Given data —

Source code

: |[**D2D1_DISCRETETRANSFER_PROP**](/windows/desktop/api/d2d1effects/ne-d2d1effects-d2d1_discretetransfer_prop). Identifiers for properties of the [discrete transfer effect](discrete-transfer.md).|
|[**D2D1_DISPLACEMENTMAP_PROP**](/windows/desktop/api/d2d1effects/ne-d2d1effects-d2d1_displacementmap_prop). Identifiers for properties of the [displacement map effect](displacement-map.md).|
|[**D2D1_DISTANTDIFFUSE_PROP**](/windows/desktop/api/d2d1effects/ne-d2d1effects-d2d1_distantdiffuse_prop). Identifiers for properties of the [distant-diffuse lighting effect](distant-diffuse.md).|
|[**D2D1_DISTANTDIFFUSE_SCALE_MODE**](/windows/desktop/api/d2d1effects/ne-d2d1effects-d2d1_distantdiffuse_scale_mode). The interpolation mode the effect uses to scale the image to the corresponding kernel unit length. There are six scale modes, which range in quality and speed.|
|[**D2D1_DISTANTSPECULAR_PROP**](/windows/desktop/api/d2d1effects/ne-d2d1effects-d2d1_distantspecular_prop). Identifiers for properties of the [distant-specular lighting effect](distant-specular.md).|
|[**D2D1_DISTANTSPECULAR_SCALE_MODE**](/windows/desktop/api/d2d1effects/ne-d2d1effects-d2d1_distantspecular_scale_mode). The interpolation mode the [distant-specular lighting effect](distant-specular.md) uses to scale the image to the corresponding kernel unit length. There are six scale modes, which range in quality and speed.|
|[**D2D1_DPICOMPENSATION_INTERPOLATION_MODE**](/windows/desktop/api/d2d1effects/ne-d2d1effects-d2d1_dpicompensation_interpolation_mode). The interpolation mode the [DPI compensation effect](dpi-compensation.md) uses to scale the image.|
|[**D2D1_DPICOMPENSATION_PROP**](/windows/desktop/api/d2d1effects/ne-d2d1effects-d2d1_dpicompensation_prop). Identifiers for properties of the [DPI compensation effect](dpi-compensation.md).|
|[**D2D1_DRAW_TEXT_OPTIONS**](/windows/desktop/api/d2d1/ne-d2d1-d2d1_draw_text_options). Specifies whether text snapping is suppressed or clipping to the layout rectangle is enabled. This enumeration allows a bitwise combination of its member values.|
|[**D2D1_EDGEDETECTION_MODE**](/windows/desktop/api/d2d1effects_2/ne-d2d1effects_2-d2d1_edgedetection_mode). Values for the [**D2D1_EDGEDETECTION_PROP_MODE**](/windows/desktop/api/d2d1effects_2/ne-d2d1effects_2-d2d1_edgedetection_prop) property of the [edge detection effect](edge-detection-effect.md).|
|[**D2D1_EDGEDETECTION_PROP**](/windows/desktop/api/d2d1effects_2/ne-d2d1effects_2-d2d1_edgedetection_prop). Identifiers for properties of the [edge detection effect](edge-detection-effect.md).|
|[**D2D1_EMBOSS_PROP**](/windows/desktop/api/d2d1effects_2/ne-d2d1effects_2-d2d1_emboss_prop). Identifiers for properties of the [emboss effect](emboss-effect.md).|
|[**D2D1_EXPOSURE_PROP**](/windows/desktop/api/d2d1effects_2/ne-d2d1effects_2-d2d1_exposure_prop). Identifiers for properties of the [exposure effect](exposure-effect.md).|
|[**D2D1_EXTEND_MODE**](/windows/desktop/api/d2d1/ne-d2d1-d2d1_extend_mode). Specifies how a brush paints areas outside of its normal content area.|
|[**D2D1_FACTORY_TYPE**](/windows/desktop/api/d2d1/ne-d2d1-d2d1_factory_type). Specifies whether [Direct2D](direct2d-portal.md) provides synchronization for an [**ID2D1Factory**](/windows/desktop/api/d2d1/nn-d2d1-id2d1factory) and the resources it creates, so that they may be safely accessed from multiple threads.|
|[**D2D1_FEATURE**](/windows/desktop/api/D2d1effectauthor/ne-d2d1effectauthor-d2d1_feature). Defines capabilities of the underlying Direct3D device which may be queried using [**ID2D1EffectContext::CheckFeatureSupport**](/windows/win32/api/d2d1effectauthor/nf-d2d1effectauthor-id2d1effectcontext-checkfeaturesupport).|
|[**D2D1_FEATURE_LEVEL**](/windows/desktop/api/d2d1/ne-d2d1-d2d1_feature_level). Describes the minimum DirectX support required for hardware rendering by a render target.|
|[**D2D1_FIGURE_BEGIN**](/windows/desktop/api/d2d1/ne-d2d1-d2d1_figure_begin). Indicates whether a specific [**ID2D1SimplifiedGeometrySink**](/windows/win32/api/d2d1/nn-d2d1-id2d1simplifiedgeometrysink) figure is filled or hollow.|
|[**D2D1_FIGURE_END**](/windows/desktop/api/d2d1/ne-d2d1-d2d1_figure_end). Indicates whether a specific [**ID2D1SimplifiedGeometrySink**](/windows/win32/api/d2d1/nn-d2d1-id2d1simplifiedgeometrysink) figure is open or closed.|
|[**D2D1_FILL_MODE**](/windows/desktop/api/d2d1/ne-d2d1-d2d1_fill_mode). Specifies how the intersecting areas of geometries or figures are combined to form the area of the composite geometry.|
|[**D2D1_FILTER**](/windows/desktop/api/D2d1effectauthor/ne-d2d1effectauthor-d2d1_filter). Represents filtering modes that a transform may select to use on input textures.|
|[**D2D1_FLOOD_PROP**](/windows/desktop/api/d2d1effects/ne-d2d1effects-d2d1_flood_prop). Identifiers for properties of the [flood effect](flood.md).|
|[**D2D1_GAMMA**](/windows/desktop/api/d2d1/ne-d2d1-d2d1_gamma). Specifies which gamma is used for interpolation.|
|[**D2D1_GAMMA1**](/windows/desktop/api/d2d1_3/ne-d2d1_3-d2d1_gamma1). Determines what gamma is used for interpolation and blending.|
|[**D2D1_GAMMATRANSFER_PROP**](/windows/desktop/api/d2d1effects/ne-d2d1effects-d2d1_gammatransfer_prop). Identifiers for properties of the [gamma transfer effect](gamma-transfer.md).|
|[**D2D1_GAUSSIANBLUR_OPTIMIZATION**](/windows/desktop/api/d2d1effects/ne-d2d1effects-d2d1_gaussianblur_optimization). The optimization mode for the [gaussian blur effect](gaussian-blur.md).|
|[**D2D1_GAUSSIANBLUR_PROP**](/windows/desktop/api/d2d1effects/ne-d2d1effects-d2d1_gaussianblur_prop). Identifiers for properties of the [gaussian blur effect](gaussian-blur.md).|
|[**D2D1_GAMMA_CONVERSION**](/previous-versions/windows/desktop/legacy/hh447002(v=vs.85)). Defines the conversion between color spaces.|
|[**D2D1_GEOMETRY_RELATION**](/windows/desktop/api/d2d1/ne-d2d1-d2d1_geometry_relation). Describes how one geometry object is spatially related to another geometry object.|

...

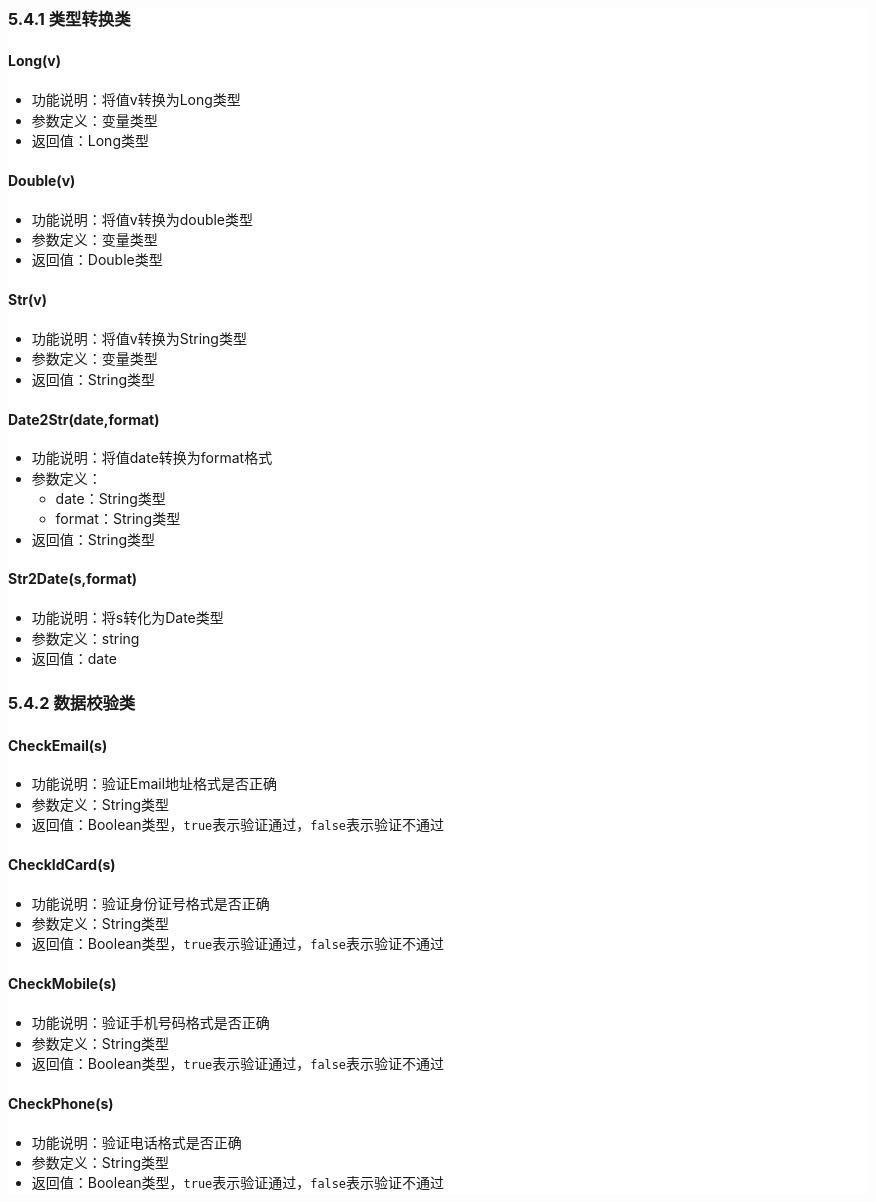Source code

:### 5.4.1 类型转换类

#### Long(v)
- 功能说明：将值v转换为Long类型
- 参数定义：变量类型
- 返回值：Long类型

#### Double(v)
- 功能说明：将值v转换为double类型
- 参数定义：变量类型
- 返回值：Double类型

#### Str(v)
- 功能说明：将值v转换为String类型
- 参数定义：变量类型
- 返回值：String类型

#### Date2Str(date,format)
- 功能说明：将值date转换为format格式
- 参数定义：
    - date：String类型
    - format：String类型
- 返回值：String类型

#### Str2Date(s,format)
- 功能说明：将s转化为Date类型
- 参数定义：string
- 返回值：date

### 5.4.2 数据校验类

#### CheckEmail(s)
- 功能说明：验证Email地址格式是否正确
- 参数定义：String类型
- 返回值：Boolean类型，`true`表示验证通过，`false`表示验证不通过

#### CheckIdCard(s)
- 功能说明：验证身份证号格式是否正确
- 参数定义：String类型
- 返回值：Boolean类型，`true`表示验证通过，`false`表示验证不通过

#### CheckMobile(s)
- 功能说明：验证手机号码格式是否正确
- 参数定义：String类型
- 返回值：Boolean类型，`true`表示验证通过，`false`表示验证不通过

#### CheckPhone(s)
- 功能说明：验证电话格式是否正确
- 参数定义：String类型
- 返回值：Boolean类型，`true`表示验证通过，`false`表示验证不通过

Directions for this task — Supply the number of lines above that contain the word "Indicates", and nothing else.

Written response — 2